Kann sich Frankfurts Grün von diesem Sommer erholen?

Heißer Sommer, braune Wiesen. Und Jungbäume, die zu leiden hatten. Jetzt hofft das Grünflächenamt darauf, dass sich die Natur regeneriert. Erst im Frühjahr soll gegebenenfalls nachgesät und -gepflanzt werden.

Wer jetzt durch Frankfurts Park spazieren geht, sieht überall, wie der extrem heiße Sommer der Natur geschadet hat. Dass Frankfurt als grüne Stadt gilt, belegen nur noch die Zahl: In den 1405 Hektar Grünfläche in Parks, auf Spielplätzen und entlang der Straßen sind noch nicht einmal die Friedhöfe, die Sportanlagen sowie das Gebiet des Forstamtes enthalten. Mit 5785 Hektar hat Frankfurt einen der größten städtischen Wälder in Deutschland. Kurz: Insgesamt hat die Mainmetropole mehr als 9190 Hektar Wald- und Parkflächen.

„Viel zu tun“, sagt Bernd Roser, Abteilungsleiter beim Frankfurter Grünflächenamt. Gleichwohl werde man abwarten, bis im Frühjahr nächsten Jahres auf den Wiesenflächen sichtbar werde „wo sich die Natur nicht selbst helfen konnte.“ Und: „Erst dann werden wir an den braun gebliebenen Stellen nachsäen“. Bei den Bäumen würden die Schäden ebenfalls erst im kommenden oder sogar erst im übernächsten Jahr erkennbar werden, so Roser.

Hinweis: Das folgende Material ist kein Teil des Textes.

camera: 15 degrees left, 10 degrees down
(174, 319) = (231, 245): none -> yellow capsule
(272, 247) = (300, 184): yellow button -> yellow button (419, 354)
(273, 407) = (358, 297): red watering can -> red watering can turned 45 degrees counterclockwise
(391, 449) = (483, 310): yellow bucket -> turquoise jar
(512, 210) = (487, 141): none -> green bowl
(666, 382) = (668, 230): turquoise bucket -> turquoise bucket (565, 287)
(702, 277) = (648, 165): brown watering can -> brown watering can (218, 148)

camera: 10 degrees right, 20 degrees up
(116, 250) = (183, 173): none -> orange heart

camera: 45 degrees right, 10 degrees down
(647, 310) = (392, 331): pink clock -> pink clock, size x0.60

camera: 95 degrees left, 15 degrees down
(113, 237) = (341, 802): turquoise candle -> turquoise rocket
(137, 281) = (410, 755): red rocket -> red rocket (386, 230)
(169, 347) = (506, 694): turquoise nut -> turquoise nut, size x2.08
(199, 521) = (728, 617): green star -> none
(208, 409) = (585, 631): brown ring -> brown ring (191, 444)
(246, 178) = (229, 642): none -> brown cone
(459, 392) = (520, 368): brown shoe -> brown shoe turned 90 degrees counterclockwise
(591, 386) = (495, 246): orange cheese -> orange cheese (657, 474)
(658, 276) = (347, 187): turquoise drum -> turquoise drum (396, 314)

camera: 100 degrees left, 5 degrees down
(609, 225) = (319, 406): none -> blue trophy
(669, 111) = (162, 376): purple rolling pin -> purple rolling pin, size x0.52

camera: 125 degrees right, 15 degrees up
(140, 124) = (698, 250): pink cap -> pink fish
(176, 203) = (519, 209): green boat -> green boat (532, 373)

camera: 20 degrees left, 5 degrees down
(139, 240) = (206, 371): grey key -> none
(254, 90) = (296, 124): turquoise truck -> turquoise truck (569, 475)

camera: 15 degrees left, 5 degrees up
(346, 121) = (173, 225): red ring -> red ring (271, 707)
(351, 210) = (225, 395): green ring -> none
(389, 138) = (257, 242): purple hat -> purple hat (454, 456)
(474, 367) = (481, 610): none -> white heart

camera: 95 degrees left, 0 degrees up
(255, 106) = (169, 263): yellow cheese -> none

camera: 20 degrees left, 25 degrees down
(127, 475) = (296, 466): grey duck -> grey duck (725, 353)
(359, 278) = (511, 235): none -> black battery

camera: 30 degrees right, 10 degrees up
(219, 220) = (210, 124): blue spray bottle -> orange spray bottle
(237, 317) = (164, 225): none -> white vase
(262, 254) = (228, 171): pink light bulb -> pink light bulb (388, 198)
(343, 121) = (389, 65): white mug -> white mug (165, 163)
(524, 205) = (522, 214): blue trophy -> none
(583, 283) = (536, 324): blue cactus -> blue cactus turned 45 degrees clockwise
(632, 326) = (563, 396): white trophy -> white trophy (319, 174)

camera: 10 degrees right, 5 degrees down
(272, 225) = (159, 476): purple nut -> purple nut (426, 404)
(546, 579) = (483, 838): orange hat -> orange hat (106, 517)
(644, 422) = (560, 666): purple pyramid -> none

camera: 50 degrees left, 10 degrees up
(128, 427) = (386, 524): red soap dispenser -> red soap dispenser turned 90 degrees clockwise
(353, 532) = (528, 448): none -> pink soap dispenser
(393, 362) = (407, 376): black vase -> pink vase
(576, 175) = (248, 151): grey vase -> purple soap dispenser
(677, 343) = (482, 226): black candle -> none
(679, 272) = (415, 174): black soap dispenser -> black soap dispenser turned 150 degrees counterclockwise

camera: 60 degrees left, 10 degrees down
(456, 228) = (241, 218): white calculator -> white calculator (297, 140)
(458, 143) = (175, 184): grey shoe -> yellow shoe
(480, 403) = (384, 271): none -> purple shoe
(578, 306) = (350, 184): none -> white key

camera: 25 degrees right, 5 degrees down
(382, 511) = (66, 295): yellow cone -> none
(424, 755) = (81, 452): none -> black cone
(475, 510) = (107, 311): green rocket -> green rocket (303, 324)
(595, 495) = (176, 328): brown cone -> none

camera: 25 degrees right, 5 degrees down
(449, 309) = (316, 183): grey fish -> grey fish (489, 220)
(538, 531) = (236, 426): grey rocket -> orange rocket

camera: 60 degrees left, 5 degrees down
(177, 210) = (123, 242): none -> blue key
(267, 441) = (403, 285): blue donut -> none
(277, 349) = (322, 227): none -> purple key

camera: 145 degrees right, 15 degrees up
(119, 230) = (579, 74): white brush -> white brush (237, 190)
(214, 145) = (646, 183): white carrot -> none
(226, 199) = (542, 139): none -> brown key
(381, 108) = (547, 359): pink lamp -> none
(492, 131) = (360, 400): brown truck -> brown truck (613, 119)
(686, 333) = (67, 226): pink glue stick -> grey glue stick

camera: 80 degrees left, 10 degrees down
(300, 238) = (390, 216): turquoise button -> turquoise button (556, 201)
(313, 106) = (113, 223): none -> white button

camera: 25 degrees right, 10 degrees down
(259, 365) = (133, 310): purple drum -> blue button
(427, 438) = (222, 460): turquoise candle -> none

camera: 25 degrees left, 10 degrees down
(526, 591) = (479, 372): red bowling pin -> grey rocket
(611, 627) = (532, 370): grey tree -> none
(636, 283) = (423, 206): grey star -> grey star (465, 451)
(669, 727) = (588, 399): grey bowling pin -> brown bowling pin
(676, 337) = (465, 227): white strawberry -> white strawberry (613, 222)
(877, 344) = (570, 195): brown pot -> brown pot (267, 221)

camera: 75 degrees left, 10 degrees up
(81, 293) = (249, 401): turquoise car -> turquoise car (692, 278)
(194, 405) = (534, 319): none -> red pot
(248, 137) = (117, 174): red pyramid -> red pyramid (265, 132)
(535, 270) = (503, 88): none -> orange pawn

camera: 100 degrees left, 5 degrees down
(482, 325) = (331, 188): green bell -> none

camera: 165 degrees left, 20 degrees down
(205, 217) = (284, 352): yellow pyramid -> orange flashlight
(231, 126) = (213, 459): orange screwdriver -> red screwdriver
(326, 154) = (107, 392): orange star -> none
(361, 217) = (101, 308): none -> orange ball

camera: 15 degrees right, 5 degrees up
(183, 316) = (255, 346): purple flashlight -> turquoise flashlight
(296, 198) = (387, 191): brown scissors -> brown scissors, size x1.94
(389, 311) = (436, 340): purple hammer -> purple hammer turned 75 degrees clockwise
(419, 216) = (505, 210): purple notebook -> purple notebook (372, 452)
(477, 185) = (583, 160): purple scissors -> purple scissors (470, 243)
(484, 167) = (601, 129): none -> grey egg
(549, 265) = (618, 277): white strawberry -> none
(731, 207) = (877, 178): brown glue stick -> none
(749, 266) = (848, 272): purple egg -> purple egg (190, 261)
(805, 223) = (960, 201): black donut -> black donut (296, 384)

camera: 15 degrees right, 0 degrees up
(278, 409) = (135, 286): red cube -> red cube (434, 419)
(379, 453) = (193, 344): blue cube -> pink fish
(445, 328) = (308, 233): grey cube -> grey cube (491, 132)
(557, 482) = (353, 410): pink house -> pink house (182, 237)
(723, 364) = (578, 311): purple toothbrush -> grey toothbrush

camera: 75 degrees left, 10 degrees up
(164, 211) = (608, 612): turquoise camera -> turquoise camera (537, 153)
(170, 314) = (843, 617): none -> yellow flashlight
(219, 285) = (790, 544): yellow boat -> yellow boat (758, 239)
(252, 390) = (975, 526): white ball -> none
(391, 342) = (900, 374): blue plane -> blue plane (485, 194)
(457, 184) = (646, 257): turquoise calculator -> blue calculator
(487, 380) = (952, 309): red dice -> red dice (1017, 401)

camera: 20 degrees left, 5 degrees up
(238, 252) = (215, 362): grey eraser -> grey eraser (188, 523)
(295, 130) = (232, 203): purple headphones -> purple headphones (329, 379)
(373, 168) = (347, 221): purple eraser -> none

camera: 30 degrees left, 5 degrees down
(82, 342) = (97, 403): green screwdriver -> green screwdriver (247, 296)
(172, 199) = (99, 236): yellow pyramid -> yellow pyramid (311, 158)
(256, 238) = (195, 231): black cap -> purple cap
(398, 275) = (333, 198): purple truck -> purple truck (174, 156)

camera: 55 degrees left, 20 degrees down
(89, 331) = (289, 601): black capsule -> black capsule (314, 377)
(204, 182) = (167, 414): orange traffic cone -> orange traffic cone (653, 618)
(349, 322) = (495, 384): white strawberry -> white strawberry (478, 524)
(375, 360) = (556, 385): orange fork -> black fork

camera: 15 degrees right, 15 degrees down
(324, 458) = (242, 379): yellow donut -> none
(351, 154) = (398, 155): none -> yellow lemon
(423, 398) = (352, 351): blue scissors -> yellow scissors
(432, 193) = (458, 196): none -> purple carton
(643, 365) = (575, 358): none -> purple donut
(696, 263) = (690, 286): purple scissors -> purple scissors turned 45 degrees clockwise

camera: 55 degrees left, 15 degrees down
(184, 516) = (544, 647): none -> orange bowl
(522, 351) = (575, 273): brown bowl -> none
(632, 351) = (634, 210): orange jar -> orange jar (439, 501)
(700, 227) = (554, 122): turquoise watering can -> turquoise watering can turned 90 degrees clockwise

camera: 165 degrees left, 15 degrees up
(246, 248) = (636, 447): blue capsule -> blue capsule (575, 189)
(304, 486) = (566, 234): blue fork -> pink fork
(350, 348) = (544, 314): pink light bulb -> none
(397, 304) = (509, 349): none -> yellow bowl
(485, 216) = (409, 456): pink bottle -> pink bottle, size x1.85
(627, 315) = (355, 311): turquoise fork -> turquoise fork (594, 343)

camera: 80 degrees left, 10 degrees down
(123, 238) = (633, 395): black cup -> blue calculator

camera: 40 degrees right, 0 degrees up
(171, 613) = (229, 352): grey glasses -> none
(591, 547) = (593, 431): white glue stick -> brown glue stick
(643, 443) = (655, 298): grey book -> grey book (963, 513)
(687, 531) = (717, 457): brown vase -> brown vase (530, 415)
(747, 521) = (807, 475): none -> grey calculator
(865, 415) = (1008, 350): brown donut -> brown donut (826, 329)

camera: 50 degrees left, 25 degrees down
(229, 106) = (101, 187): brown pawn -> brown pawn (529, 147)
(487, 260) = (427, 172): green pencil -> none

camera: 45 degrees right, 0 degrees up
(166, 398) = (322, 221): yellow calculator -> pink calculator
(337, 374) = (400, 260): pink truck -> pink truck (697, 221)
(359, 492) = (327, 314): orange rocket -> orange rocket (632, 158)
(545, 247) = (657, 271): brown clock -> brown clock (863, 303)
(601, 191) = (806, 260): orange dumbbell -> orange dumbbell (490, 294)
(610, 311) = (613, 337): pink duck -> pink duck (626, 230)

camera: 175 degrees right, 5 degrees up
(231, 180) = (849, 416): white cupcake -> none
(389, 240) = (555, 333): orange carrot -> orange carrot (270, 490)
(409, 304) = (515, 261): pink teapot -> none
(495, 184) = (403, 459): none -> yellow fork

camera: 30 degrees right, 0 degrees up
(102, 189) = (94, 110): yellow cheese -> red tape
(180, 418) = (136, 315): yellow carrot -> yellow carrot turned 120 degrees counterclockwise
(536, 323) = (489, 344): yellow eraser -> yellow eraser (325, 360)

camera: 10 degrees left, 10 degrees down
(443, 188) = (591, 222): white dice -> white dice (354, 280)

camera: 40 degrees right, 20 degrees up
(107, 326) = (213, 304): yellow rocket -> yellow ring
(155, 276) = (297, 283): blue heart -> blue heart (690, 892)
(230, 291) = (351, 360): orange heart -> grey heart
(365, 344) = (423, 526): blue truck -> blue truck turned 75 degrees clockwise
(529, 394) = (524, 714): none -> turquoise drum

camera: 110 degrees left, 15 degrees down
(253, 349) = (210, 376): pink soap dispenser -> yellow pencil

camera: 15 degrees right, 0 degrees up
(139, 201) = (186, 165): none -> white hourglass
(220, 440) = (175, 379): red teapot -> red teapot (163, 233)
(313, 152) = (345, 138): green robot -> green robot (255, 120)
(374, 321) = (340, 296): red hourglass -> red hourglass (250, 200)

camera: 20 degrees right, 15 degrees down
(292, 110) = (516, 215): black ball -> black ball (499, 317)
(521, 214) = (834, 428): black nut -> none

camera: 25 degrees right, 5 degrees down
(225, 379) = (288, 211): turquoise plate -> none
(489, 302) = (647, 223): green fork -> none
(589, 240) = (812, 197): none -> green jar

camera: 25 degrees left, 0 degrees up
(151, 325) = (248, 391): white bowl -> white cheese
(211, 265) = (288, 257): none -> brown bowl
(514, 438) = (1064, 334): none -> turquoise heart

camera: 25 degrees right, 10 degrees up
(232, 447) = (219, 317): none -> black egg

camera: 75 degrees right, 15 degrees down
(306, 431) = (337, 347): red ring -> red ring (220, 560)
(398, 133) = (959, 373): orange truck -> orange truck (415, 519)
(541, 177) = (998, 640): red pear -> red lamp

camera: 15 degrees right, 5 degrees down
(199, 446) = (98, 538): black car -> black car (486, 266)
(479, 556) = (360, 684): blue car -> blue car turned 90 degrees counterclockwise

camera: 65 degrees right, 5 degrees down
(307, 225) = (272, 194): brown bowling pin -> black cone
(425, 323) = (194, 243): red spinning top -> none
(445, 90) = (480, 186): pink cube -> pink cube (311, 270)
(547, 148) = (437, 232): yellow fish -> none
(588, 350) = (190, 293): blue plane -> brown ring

Dabei wurden speziell die jungen Bäume so gut als möglich versorgt: 28 Freiwillige Feuerwehren und die FES kümmerten sich in der heißen Zeit um die Bewässerung. So konnten die Bäume alle 10 bis 12 Tage mit rund 150 Liter Wasser versorgt werden.

Beim Deutschen Wetterdienst in Offenbach gilt der heiße Sommer mit seinen geringeren Niederschlägen oder den heftigen Regenfällen an einzelnen Orten als eindeutige Bestätigung des weiter fortschreitenden Klimawandels. „Auch in den kommenden Jahren zeigen unsere Klimaprojektionen, dass die Sommer immer heißer werden“, sagt Klimaforscher Thomas Deutschländer.

Zugleich würden die nur örtlich auftretenden enormen Niederschläge vermutlich immer heftiger. Eine Entwicklung, von den Menschen gemacht? Die Antwort sei „ein Indizienprozess“ sagt der Experte, die Frage nicht so leicht zu beantworten. Denn das Wettergeschehen werde auch von vielen chaotischen Prozessen in der Atmosphäre bestimmt.